(JOB):
Return the records word for word. Pictures do not belong in the copy.

⁂

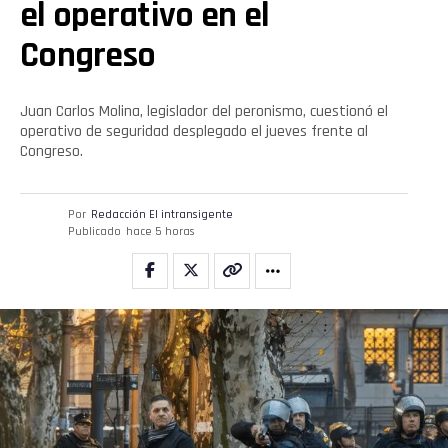
el operativo en el
Congreso
Juan Carlos Molina, legislador del peronismo, cuestionó el
operativo de seguridad desplegado el jueves frente al
Congreso.
Por
Redacción El intransigente
Publicado
hace 5 horas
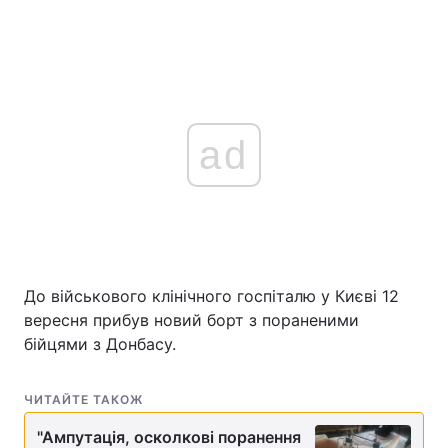
ad
До військового клінічного госпіталю у Києві 12
вересня прибув новий борт з пораненими
бійцями з Донбасу.
ЧИТАЙТЕ ТАКОЖ
"Ампутація, осколкові поранення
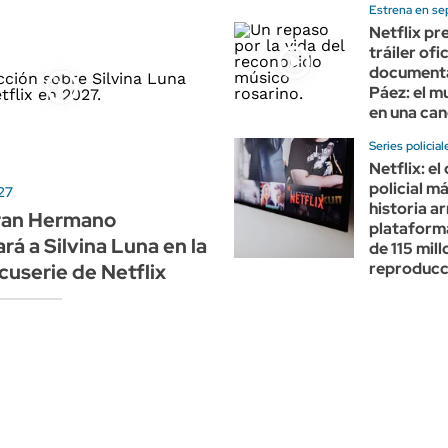
Estrena en se
Netflix pr
tráiler ofic
documenta
Páez: el 
en una can
Series policial
Netflix: e
policial má
27
historia ar
ran Hermano
plataform
rá a Silvina Luna en la
de 115 mil
reproducc
cuserie de Netflix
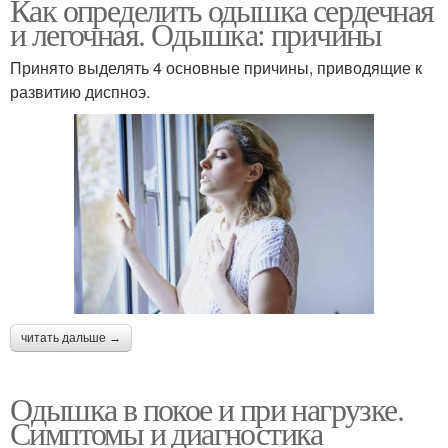
Как определить одышка сердечная
и легочная. Одышка: причины
Принято выделять 4 основные причины, приводящие к
развитию диспноэ.
читать дальше →
Одышка в покое и при нагрузке.
Симптомы и диагностика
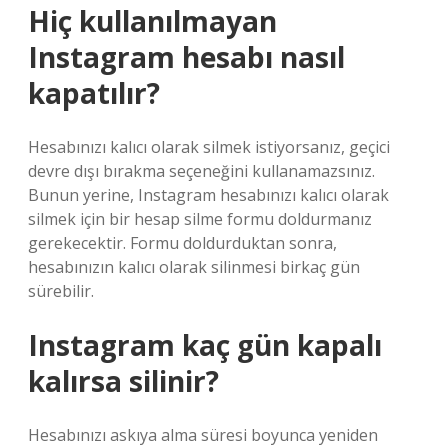
Hiç kullanılmayan
Instagram hesabı nasıl
kapatılır?
Hesabınızı kalıcı olarak silmek istiyorsanız, geçici
devre dışı bırakma seçeneğini kullanamazsınız.
Bunun yerine, Instagram hesabınızı kalıcı olarak
silmek için bir hesap silme formu doldurmanız
gerekecektir. Formu doldurduktan sonra,
hesabınızın kalıcı olarak silinmesi birkaç gün
sürebilir.
Instagram kaç gün kapalı
kalırsa silinir?
Hesabınızı askıya alma süresi boyunca yeniden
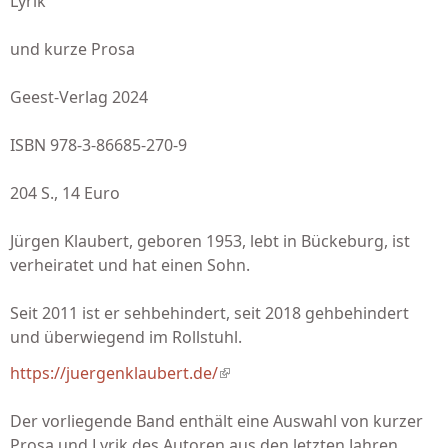
Lyrik
und kurze Prosa
Geest-Verlag 2024
ISBN 978-3-86685-270-9
204 S., 14 Euro
Jürgen Klaubert, geboren 1953, lebt in Bückeburg, ist
verheiratet und hat einen Sohn.
Seit 2011 ist er sehbehindert, seit 2018 gehbehindert
und überwiegend im Rollstuhl.
https://juergenklaubert.de/
(link is external)
Der vorliegende Band enthält eine Auswahl von kurzer
Prosa und Lyrik des Autoren aus den letzten Jahren.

⁂

(YOUR SOLUTION):
el operativo en el
Congreso
Juan Carlos Molina, legislador del peronismo, cuestionó el
operativo de seguridad desplegado el jueves frente al
Congreso.
Por
Redacción El intransigente
Publicado
hace 5 horas
ad
До військового клінічного госпіталю у Києві 12
вересня прибув новий борт з пораненими
бійцями з Донбасу.
ЧИТАЙТЕ ТАКОЖ
"Ампутація, осколкові поранення
Estrena en se
Netflix pr
tráiler ofic
documenta
Páez: el 
en una can
Series policial
Netflix: e
policial má
27
historia ar
ran Hermano
plataform
rá a Silvina Luna en la
de 115 mil
reproducc
cuserie de Netflix
Как определить одышка сердечная
и легочная. Одышка: причины
Принято выделять 4 основные причины, приводящие к
развитию диспноэ.
читать дальше →
Одышка в покое и при нагрузке.
Симптомы и диагностика
Hiç kullanılmayan
Instagram hesabı nasıl
kapatılır?
Hesabınızı kalıcı olarak silmek istiyorsanız, geçici
devre dışı bırakma seçeneğini kullanamazsınız.
Bunun yerine, Instagram hesabınızı kalıcı olarak
silmek için bir hesap silme formu doldurmanız
gerekecektir. Formu doldurduktan sonra,
hesabınızın kalıcı olarak silinmesi birkaç gün
sürebilir.
Instagram kaç gün kapalı
kalırsa silinir?
Hesabınızı askıya alma süresi boyunca yeniden
Lyrik
und kurze Prosa
Geest-Verlag 2024
ISBN 978-3-86685-270-9
204 S., 14 Euro
Jürgen Klaubert, geboren 1953, lebt in Bückeburg, ist
verheiratet und hat einen Sohn.
Seit 2011 ist er sehbehindert, seit 2018 gehbehindert
und überwiegend im Rollstuhl.
https://juergenklaubert.de/
(link is external)
Der vorliegende Band enthält eine Auswahl von kurzer
Prosa und Lyrik des Autoren aus den letzten Jahren.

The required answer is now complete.